Please report every line below that contains the word "largest". Case matters.

↓

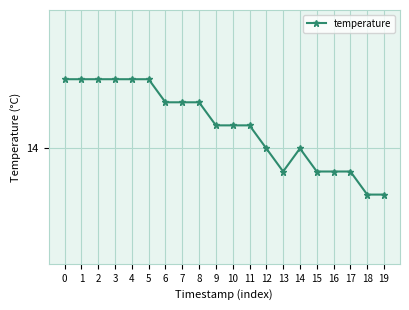

Rank the categories by value from highest to lowest.

0, 1, 2, 3, 4, 5, 6, 7, 8, 9, 10, 11, 12, 14, 13, 15, 16, 17, 18, 19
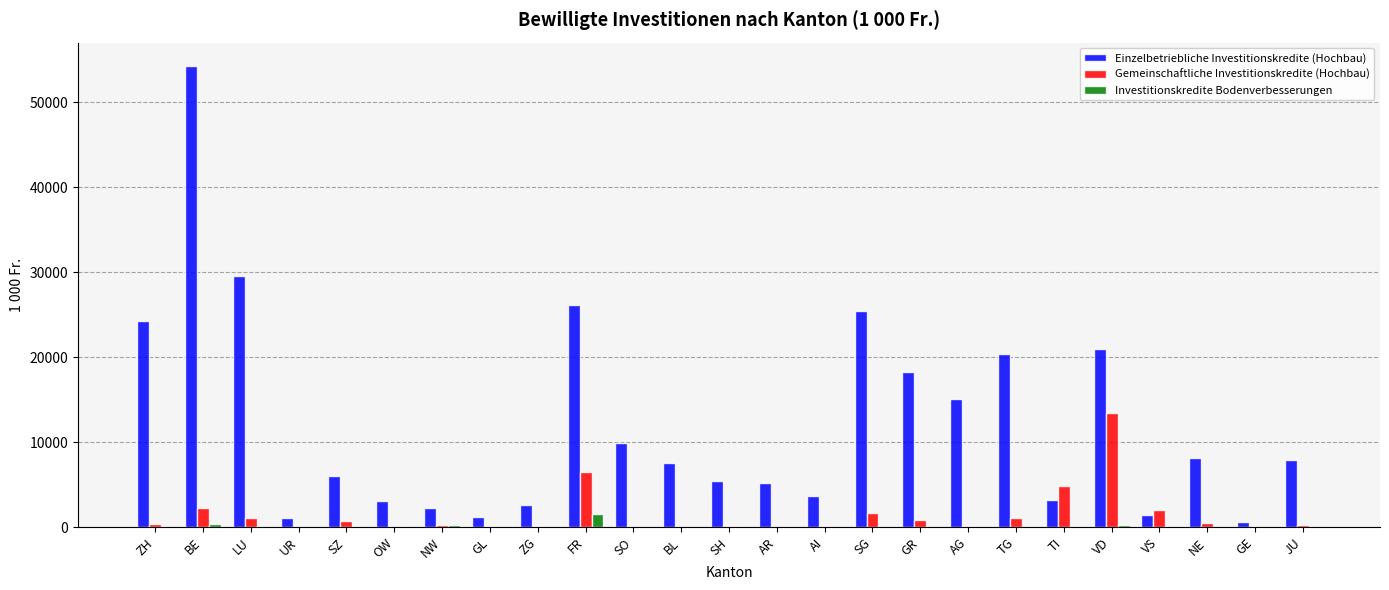

Which series has the largest total across all categories?

Einzelbetriebliche Investitionskredite (Hochbau)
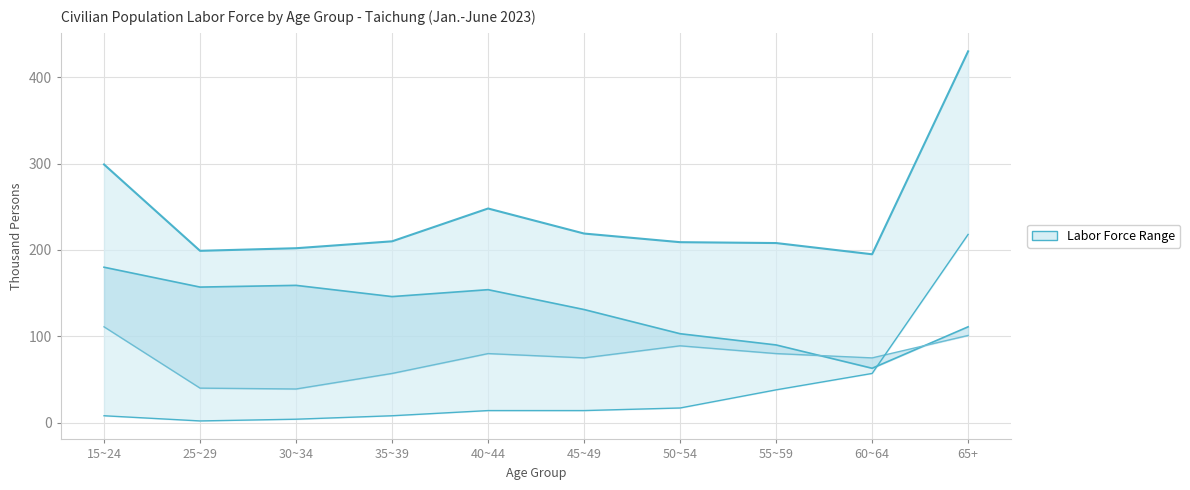

Which label corresponds to the largest value in the chart?

65+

↑

§ **Exercise response**:
Which series has the largest total across all categories?
Which label corresponds to the largest value in the chart?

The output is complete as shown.